On Feb 7, 2005, at 2:38 AM, Henry Story wrote:
On 7 Feb 2005, at 00:09, Roy T. Fielding wrote:
Feeds are sliding window resources, but their representations
do not slide -- they are fixed at a given point in time.

Yes, I agree. But the time component is only as important as you say if you emphasize http URIs for your id. But that will come out more clearly below.

No, Henry, the time component comes from a person's ability to change an entry over time. The URI is only relevant in the sense that it has to allow a variable mapping over time, which is true of all URIs that are in actual use today [not including some of the fixed-content or fixed-time URI schemes that have been proposed but not actually deployed].

If it is
reasonable to say that, at any single point in time, only one
representation of a given entry can appear in the feed's
representation, then the only valid representation of a feed
is one that does not contain any duplicate entry id's.
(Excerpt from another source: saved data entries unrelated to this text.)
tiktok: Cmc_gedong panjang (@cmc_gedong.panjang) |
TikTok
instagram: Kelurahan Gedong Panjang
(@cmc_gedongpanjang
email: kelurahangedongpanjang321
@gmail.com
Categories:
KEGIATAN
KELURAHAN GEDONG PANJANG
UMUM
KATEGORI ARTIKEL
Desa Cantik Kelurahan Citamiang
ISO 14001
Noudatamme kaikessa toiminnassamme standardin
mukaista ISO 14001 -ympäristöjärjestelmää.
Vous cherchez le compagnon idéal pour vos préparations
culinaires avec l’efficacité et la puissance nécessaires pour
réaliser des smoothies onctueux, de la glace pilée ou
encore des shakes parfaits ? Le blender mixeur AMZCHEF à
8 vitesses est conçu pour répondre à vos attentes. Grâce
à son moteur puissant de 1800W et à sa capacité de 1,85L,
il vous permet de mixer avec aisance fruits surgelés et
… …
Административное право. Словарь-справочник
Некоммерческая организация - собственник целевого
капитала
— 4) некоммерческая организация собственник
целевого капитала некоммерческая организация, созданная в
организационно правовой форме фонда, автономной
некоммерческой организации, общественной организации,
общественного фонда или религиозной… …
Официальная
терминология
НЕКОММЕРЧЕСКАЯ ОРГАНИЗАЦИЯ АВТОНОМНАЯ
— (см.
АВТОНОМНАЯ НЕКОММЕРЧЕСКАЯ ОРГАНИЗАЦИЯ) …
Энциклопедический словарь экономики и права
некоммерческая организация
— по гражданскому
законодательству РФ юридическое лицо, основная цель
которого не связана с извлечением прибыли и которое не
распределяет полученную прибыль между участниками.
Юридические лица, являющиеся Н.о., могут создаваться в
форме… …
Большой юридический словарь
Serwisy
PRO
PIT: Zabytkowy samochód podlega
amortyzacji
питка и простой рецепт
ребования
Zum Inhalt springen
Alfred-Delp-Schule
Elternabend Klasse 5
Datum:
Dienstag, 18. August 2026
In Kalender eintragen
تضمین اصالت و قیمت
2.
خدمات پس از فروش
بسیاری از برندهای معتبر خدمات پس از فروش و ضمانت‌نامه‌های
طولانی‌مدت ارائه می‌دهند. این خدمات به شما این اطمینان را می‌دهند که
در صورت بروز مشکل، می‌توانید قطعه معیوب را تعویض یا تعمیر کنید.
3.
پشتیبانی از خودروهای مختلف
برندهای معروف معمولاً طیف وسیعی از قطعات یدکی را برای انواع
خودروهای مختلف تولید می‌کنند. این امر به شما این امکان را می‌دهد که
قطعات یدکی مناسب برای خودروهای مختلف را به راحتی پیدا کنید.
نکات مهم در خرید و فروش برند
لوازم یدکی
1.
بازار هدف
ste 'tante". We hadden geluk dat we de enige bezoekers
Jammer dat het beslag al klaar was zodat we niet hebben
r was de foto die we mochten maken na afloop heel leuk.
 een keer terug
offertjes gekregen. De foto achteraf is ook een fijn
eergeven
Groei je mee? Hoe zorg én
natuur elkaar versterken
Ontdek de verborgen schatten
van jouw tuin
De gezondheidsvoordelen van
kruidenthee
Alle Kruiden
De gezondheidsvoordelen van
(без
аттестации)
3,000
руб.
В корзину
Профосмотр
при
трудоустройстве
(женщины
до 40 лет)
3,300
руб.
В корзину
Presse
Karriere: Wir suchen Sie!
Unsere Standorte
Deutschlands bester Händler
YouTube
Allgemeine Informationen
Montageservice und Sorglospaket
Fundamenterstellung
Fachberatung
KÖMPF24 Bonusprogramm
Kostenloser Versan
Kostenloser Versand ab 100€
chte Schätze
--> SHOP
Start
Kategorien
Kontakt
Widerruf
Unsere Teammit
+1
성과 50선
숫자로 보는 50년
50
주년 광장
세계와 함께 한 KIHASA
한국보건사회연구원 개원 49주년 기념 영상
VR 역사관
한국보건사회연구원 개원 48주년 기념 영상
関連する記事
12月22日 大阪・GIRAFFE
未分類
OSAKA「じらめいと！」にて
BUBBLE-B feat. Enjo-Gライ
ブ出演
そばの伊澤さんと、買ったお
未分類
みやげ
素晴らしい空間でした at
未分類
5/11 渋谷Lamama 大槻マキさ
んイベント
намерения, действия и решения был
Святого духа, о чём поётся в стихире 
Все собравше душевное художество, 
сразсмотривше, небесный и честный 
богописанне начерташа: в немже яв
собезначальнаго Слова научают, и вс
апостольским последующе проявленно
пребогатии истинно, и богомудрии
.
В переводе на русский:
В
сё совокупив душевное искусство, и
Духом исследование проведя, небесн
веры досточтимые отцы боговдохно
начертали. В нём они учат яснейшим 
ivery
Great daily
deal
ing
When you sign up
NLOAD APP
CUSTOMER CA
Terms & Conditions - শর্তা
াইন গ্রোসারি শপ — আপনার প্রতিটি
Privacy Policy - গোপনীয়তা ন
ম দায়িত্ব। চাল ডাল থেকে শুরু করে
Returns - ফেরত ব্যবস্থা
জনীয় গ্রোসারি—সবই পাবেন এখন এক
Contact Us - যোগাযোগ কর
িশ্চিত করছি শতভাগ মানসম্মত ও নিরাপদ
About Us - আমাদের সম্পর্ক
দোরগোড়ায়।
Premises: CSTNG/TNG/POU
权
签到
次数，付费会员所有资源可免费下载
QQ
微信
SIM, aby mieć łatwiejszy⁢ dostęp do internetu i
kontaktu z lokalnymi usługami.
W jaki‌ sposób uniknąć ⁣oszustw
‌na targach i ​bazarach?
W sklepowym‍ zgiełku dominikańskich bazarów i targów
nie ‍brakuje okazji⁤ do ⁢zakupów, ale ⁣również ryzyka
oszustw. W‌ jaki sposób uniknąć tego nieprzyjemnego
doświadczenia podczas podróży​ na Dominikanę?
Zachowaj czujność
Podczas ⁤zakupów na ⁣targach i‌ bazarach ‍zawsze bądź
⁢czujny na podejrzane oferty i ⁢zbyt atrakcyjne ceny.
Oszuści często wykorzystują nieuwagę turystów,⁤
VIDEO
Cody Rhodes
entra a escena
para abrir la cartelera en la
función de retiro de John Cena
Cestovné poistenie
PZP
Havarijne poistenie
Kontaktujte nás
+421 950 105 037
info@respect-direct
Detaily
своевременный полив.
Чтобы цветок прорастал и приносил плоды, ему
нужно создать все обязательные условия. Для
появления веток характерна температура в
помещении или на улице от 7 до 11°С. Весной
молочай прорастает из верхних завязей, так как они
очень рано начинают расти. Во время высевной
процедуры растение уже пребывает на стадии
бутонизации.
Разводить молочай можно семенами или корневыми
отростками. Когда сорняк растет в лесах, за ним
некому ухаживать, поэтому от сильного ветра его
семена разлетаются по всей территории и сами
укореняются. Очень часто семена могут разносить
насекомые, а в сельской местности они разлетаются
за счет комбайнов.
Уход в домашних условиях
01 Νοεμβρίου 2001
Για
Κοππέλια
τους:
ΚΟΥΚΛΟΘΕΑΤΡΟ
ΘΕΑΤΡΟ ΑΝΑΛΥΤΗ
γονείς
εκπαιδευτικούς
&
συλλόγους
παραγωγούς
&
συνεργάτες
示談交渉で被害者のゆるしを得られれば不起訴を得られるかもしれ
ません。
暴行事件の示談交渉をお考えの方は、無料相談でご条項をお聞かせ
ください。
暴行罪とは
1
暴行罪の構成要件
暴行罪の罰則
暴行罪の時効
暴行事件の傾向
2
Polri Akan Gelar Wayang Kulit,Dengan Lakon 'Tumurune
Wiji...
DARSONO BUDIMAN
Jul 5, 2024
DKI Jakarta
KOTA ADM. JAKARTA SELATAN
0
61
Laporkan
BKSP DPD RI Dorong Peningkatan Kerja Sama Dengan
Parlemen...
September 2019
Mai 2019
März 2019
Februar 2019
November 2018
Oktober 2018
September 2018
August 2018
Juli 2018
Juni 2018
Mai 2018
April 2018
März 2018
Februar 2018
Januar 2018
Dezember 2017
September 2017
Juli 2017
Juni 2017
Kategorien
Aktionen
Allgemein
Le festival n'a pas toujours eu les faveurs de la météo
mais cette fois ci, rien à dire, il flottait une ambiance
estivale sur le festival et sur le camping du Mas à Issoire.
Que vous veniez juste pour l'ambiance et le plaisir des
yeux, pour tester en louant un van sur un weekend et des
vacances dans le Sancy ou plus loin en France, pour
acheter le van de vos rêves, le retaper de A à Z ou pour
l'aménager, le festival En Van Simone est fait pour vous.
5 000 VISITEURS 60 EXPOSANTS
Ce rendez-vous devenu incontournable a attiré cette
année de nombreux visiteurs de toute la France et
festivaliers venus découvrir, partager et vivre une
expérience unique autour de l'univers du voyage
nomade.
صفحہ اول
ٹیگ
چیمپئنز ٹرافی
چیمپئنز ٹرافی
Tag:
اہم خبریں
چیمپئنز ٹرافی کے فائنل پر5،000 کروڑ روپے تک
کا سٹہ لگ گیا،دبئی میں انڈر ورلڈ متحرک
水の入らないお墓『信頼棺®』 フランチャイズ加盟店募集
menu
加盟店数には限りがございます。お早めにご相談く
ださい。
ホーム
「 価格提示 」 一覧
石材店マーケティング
This is true only if you have the [Equivalence ID] interpretation of the id relation. (Ie you think of id as equivId.)

Yes, and to make myself perfectly clear, that means functional ID, as you call it, would conflict with the design of Atom and any reasonable design of a system wherein the things being identified are allowed to be updated over time. So, please, stop trying to make a real system fit an artificial model of graph theory that isn't even capable of describing the Web. Fix your model instead.